Gulf Times Qatar United States
UAE sees rapidly growing trade with Syria as ties warm
Trade between the United Arab Emirates and Syria more than doubled in 2025 and has further to grow, a UAE minister said yesterday, addressing ‌a Damascus investment forum that signalled rapidly warming ties between ​the states. UAE Minister of State ‌for Foreign Trade Thani Al Zeyoudi told the first ‌Syrian-Emirati Investment Forum that non-oil trade ‌between the United Arab Emirates ‌and Syria reached a record $1.4 bn in 2025, up 132% from the previous year. He said the increase opens prospects for expanding bilateral trade. The Syrian and Emirati sides reached a series of preliminary agreements on dozens of investment projects in the tourism, construction, infrastructure, agriculture, aviation and logistics sectors during the two-day event.
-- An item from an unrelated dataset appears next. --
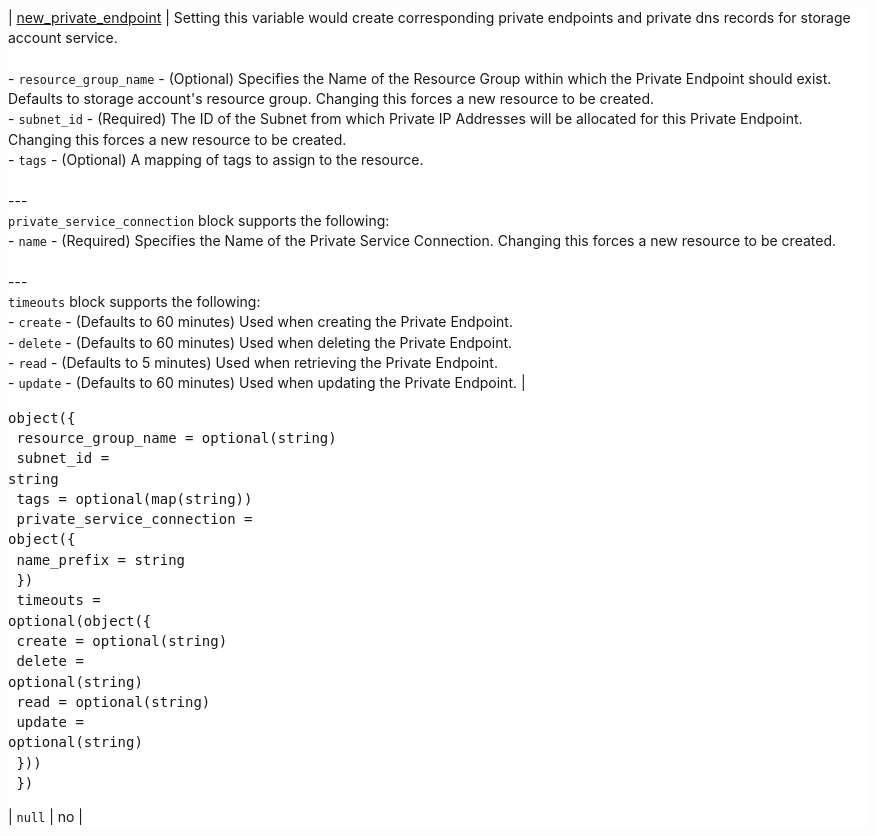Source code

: | <a name="input_new_private_endpoint"></a> [new\_private\_endpoint](#input\_new\_private\_endpoint)                                                                                            | Setting this variable would create corresponding private endpoints and private dns records for storage account service.<br><br>- `resource_group_name` - (Optional) Specifies the Name of the Resource Group within which the Private Endpoint should exist. Defaults to storage account's resource group. Changing this forces a new resource to be created.<br>- `subnet_id` - (Required) The ID of the Subnet from which Private IP Addresses will be allocated for this Private Endpoint. Changing this forces a new resource to be created.<br>- `tags` - (Optional) A mapping of tags to assign to the resource.<br><br>---<br>`private_service_connection` block supports the following:<br>- `name` - (Required) Specifies the Name of the Private Service Connection. Changing this forces a new resource to be created.<br><br>---<br>`timeouts` block supports the following:<br>- `create` - (Defaults to 60 minutes) Used when creating the Private Endpoint.<br>- `delete` - (Defaults to 60 minutes) Used when deleting the Private Endpoint.<br>- `read` - (Defaults to 5 minutes) Used when retrieving the Private Endpoint.<br>- `update` - (Defaults to 60 minutes) Used when updating the Private Endpoint.                                                                                                                                                                                                                                                                                                                                                                                                                                                                                                                                                                                                                                                                                                                                                                                                                                                                                                                                                                                | <pre>object({<br>    resource_group_name = optional(string)<br>    subnet_id           = string<br>    tags                = optional(map(string))<br>    private_service_connection = object({<br>      name_prefix = string<br>    })<br>    timeouts = optional(object({<br>      create = optional(string)<br>      delete = optional(string)<br>      read   = optional(string)<br>      update = optional(string)<br>    }))<br>  })</pre>                                                                                                                                                                                                                                                                                                                                                                                                                                                                                                                                                                                     | `null`  |    no    |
The UAE has moved ​more slowly than Saudi Arabia and Qatar in expanding ties with the new Syrian government led by President Ahmed al-Sharaa, a former Al Qaeda commander. But ‌a gradual improvement in ties has accelerated ​since the start of the Iran war, as the UAE ​came under Iranian attack and Sharaa repeatedly expressed solidarity with Abu Dhabi. Anwar Gargash, top diplomatic adviser to the UAE president, said in April Syria was among the most prominent Arab countries that “held a positive stance towards the UAE”. The investment forum was held at the Presidential Palace in Damascus and attended by Sharaa, ministers and senior officials from both countries. Mohamed Alabbar, founder of Emirati real estate development giant Emaar, said the company was studying ‌projects in Damascus worth up to $12 ‌billion, and projects on Syria’s coast worth up to $7 bn. Syrian Economy and Industry Minister Nidal Shaar said the two sides had agreed to form a Syrian technical delegation to visit the UAE in the coming period to develop a comprehensive plan and implementation roadmap for the recent agreements. Syria has been seeking to attract foreign investment to support an economy devastated by more than a decade of war and Western sanctions, most of which were lifted at the end of last year. Over the past year, Damascus has signed several billion-dollar memoranda of understanding with Gulf investors, including companies from Saudi Arabia and Qatar, while also securing deals ‌with US companies.